I asked Claude to translate URL links into footnotes for me to use for a paper. Claude actually invented some of the sources rather than use the provided URLs. It got dates wrong, failed to credit authors and, generally, required me to do as much work as I would have if I had just done the footnotes myself.
That’s happened twice now.
I think everyone here has their experience with AI, which ever platform, getting things wrong, providing information that it “thinks” we want to hear, or making things up.
That AI is utilized for targeting by the US military, will make a military that has committed egregious acts of violence and war crimes even more dangerous.
(If you doubt that characterization, please refer to Korea, Vietnam, Serbia, Iraq, Afghanistan, Libya, and, most especially, the air campaigns in Syria and Iraq against the Islamic State where US rules of engagement for its airstrikes caused roughly around the same level of civilian casualties as Russian airstrikes in Syria).

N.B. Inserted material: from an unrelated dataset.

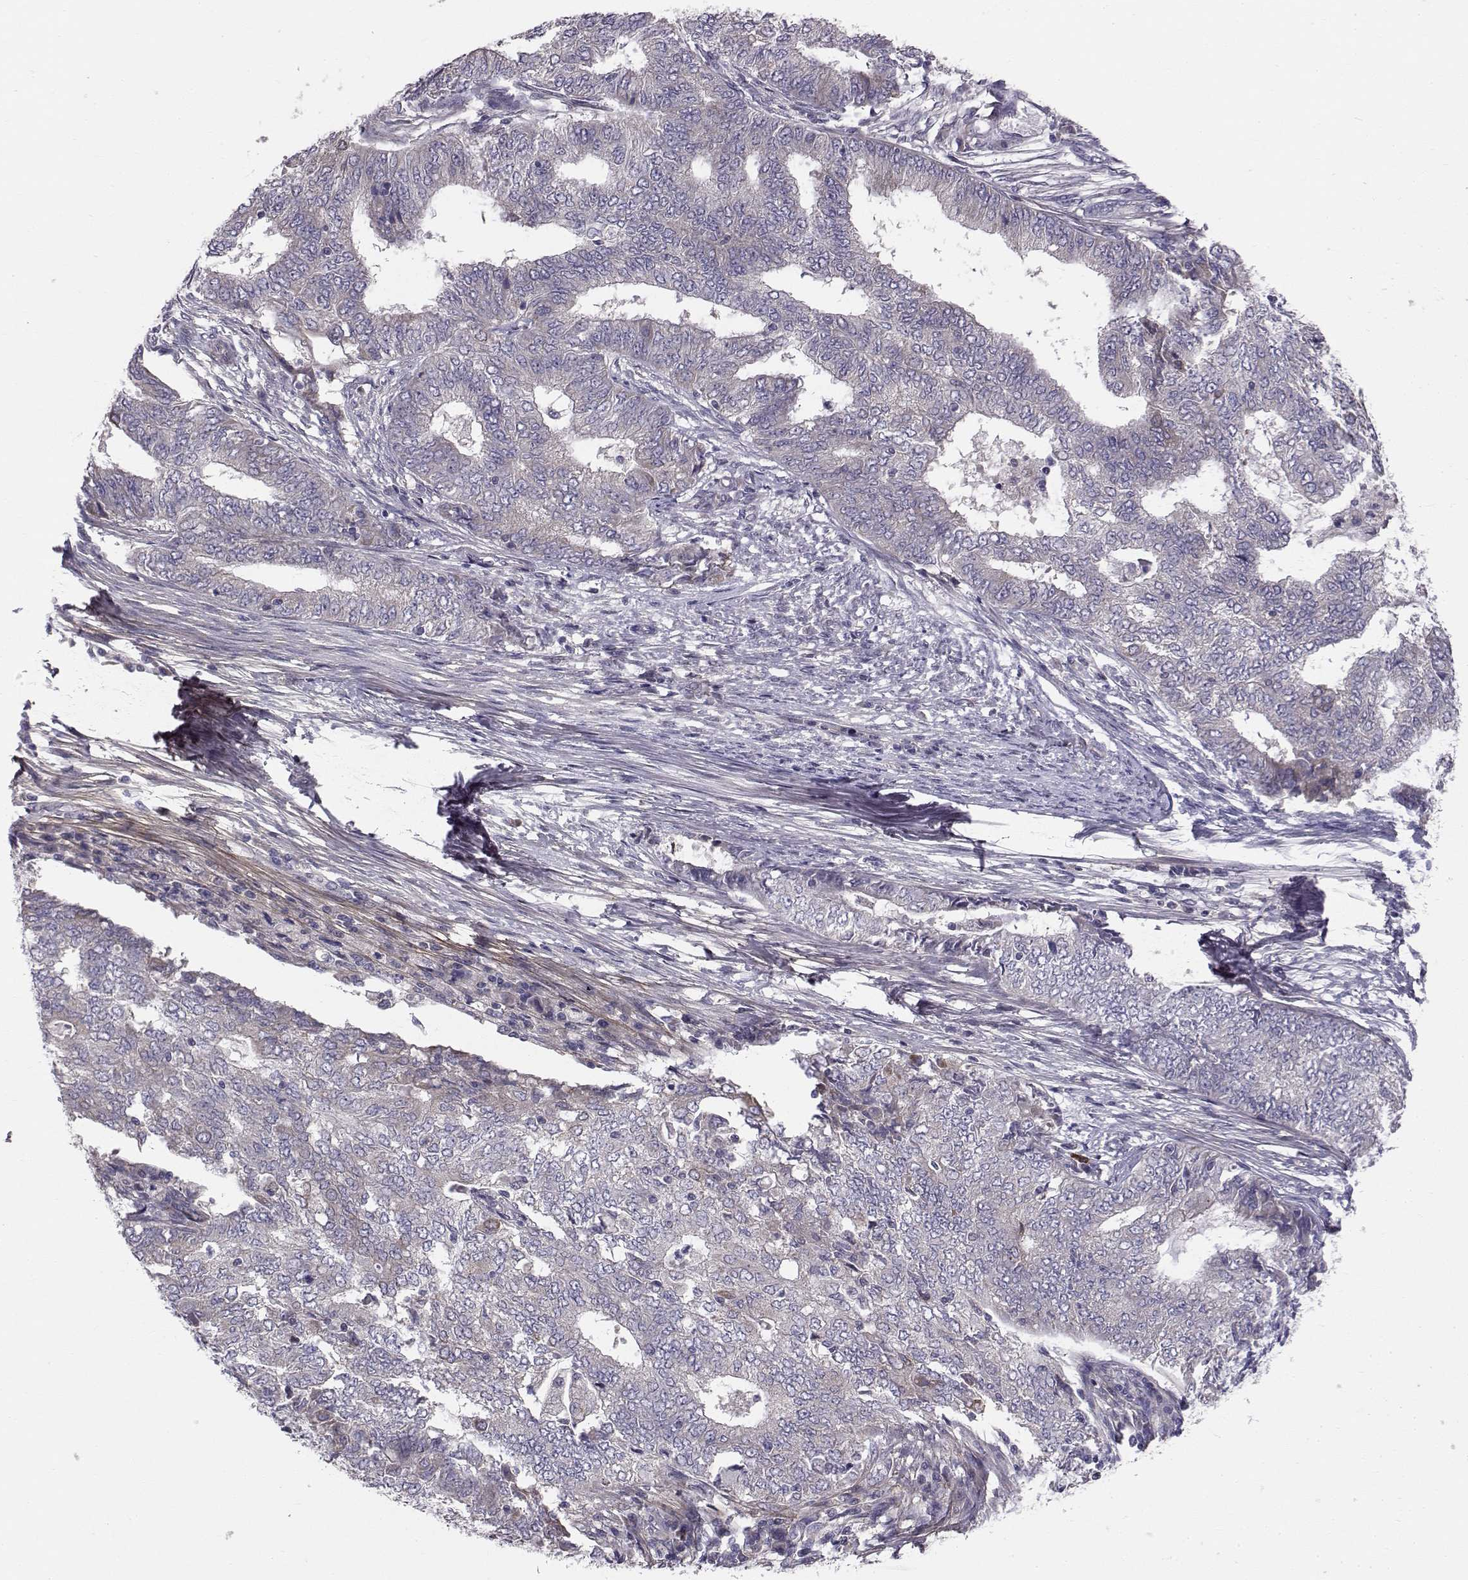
{"staining": {"intensity": "negative", "quantity": "none", "location": "none"}, "tissue": "endometrial cancer", "cell_type": "Tumor cells", "image_type": "cancer", "snomed": [{"axis": "morphology", "description": "Adenocarcinoma, NOS"}, {"axis": "topography", "description": "Endometrium"}], "caption": "This micrograph is of adenocarcinoma (endometrial) stained with IHC to label a protein in brown with the nuclei are counter-stained blue. There is no staining in tumor cells.", "gene": "PEX5L", "patient": {"sex": "female", "age": 62}}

There supposedly is still some human control over AI in military use, but that period may be ending quickly.
The well-documented Israeli use of AI, such as the Lavender, Gospel and Where’s Daddy programs, the latter utilized to ensure that Palestine resistance members were killed WITH their families and neighbors, and not away from them, should be instructive, as to how AI processing and management can be applied to make killing, atrocity and genocide all the more efficient and rapid.
The evolution of robotic warfare in Ukraine and Russia should make all of us fearful of what will come in the next few years in terms of autonomous killing machines.
As of now, AI makes tremendous mistakes, as we all know from our own daily use. AI may have helped the US and Israel murder 168 school girls in Minab, Iran. However, we’ve also seen AI’s effectiveness in Gaza and Ukraine. Both AI’s incompetence and competence can co-exist, and, when coupled with the brutal and grotesque history of air warfare and an ill-planned war of choice, only more murdered school children are likely to come.